Raw data:
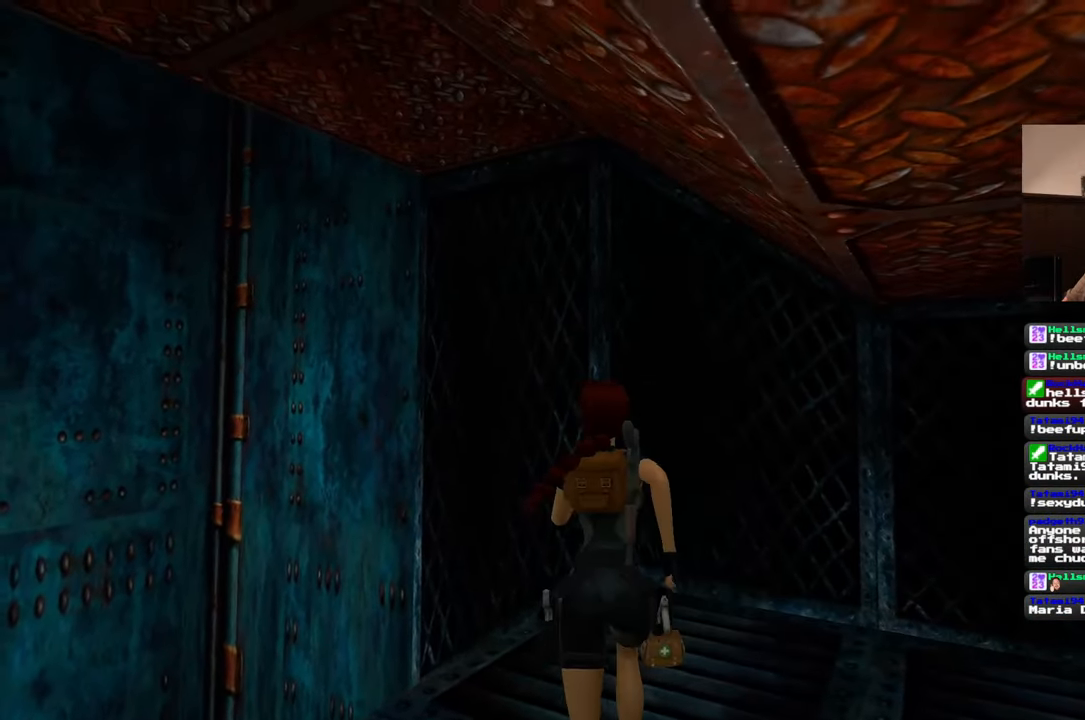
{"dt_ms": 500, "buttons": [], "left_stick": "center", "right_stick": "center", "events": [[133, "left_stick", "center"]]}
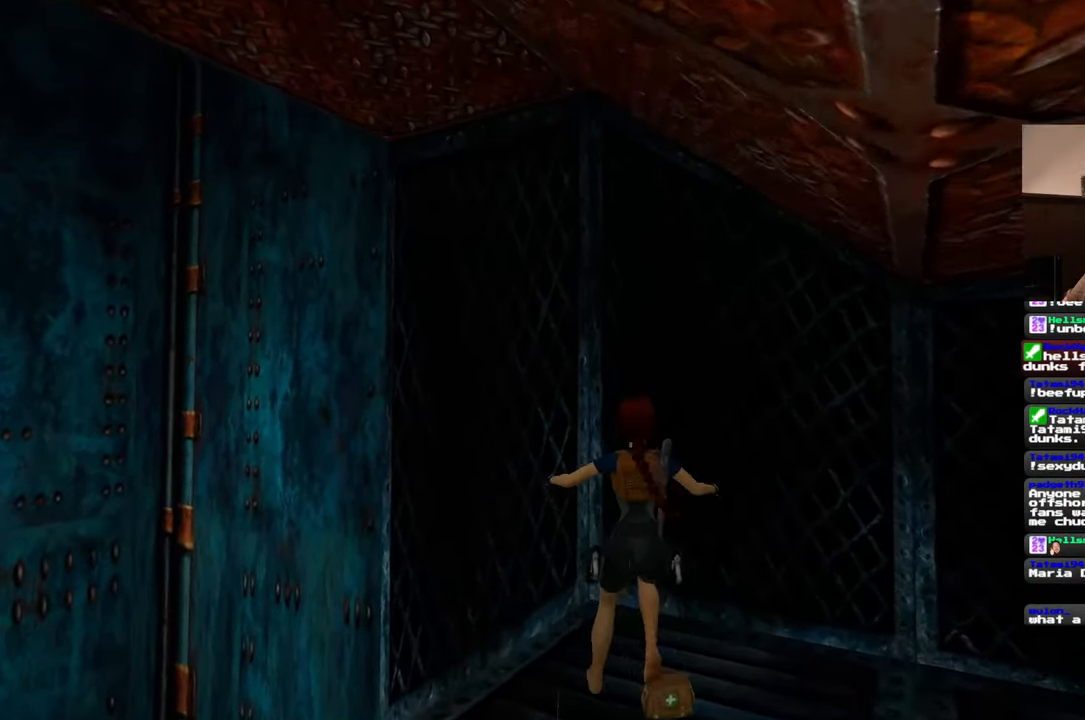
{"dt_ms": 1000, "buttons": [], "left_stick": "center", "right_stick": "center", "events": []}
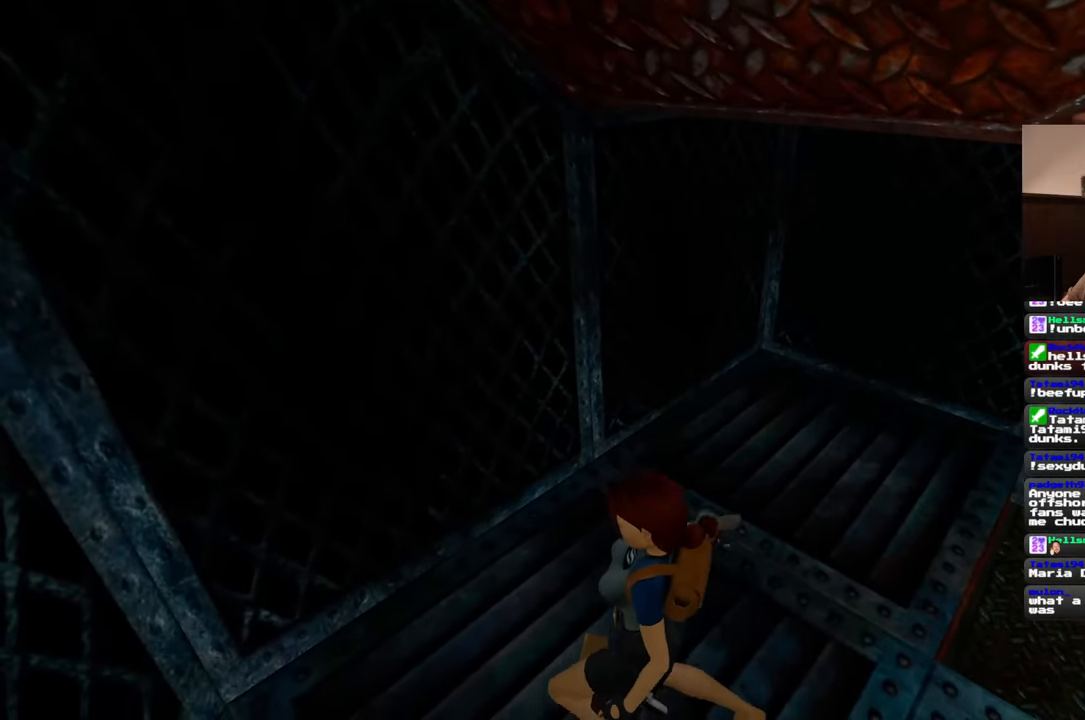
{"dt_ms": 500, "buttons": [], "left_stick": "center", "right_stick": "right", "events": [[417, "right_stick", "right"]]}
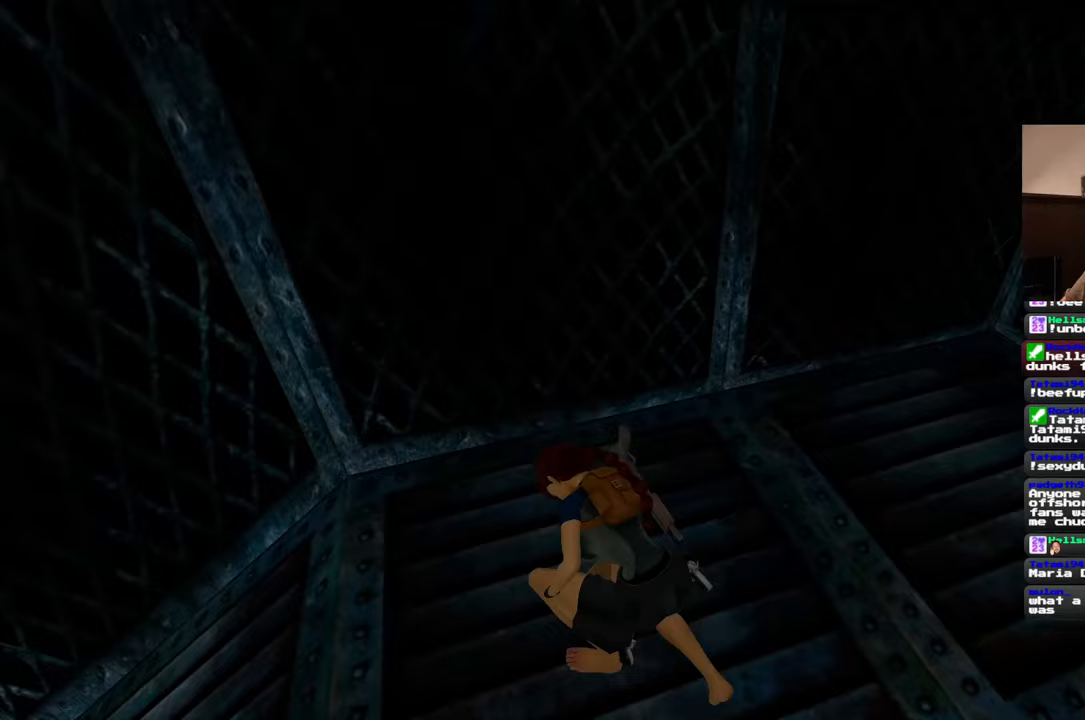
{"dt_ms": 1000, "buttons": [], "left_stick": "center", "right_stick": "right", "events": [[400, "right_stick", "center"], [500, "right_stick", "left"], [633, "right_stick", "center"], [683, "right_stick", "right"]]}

What you should do: Write the material out again exactly. Do not include the pictures.

Answer to this exercise:
{"dt_ms": 500, "buttons": [], "left_stick": "center", "right_stick": "center", "events": [[133, "left_stick", "center"]]}
{"dt_ms": 1000, "buttons": [], "left_stick": "center", "right_stick": "center", "events": []}
{"dt_ms": 500, "buttons": [], "left_stick": "center", "right_stick": "right", "events": [[417, "right_stick", "right"]]}
{"dt_ms": 1000, "buttons": [], "left_stick": "center", "right_stick": "right", "events": [[400, "right_stick", "center"], [500, "right_stick", "left"], [633, "right_stick", "center"], [683, "right_stick", "right"]]}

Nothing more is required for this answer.